= Direction 1 =
Summarize the datetime notebook in two sentences.
= Direction 2 =
In the datetime notebook, which dtype is passed to np.array to create the date '2015-07-14'?
= Direction 3 =
Set down the part of the datetime notebook that begins at the words "import matplotlib.pyplot as" and stops after "lambda x: '%.2f' % x)".

= Page =
In [None]:
import pandas as pd
import numpy as np
import datetime

import matplotlib.pyplot as plt
import seaborn as sns
sns.set()

# set figure size
plt.rcParams["figure.figsize"] = (8,6)

# specify decimal places to display
pd.set_option('display.float_format', lambda x: '%.2f' % x)

### Datetime objects in Python, Numpy and Pandas

##### Native Python dates and times

In [None]:
# Python: datetime module

from datetime import datetime
d = datetime(year=2021, month=6, day=30)
d

In [None]:
# Once you have a datetime object, you can do things like printing the day of the week:

d.strftime('%B')

#### Numpy native time series dtype

In [None]:
date = np.array('2015-07-14', dtype=np.datetime64)
date

In [None]:
# Now can quickly do vectorized operations on it!

date + np.arange(1,5)

In [None]:
# https://numpy.org/doc/stable/reference/arrays.datetime.html
# np.datetime64('2015-07-04 12:59:59')

##### Pandas time series data type:

- Timestamp
- 'DatetimeIndex' - Datetime object as Index

In [None]:
t = pd.Timestamp('2021-06-30, 07:50:15')
t

In [None]:
# Can pandas read these dates?

= Given information =
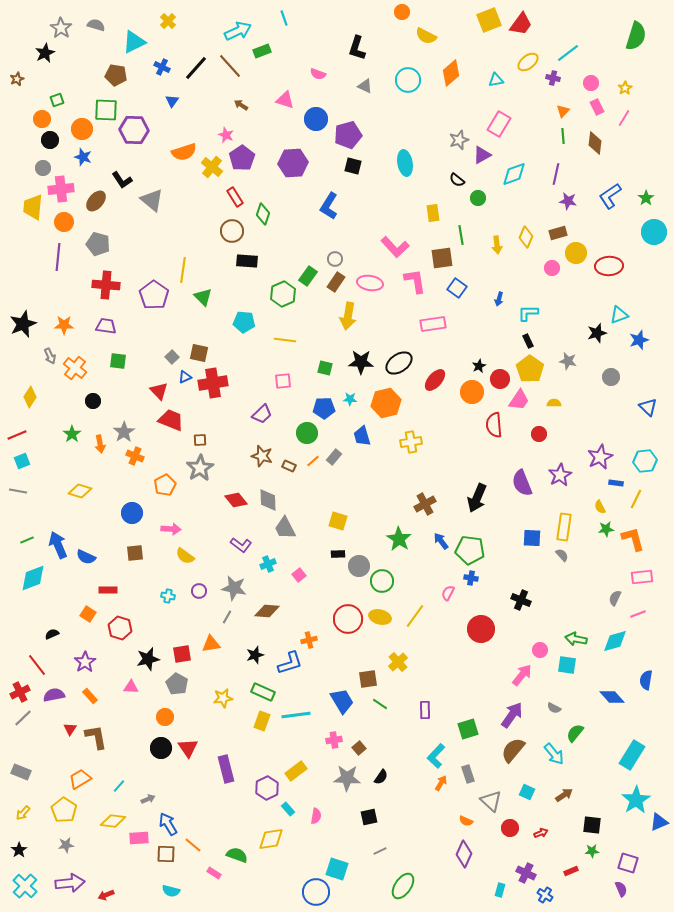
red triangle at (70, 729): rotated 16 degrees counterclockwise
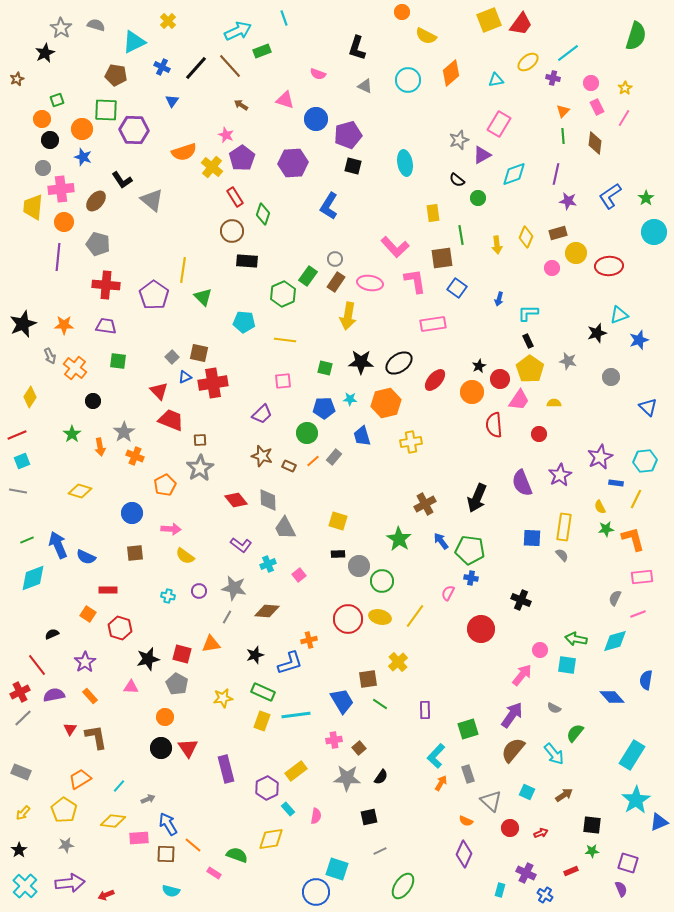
orange arrow at (100, 444): moved 3 px down
red square at (182, 654): rotated 24 degrees clockwise
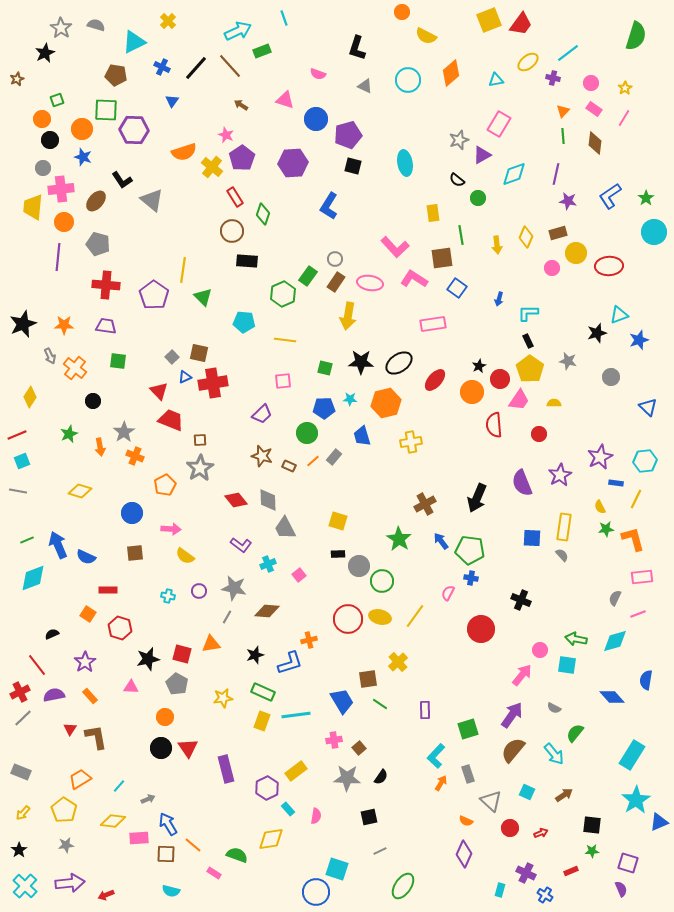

= Exercise result 1 =
The notebook imports pandas, NumPy, datetime, matplotlib, and seaborn, sets the figure size to (8,6), and displays floats with two decimal places. It then shows datetime objects in native Python, NumPy, and pandas: a Python datetime for June 30, 2021, a NumPy datetime64 array for 2015-07-14 with vectorized addition, and a pandas Timestamp, with Timestamp and DatetimeIndex given as the pandas time series types.

= Exercise result 2 =
np.datetime64

= Exercise result 3 =
import matplotlib.pyplot as plt
import seaborn as sns
sns.set()

# set figure size
plt.rcParams["figure.figsize"] = (8,6)

# specify decimal places to display
pd.set_option('display.float_format', lambda x: '%.2f' % x)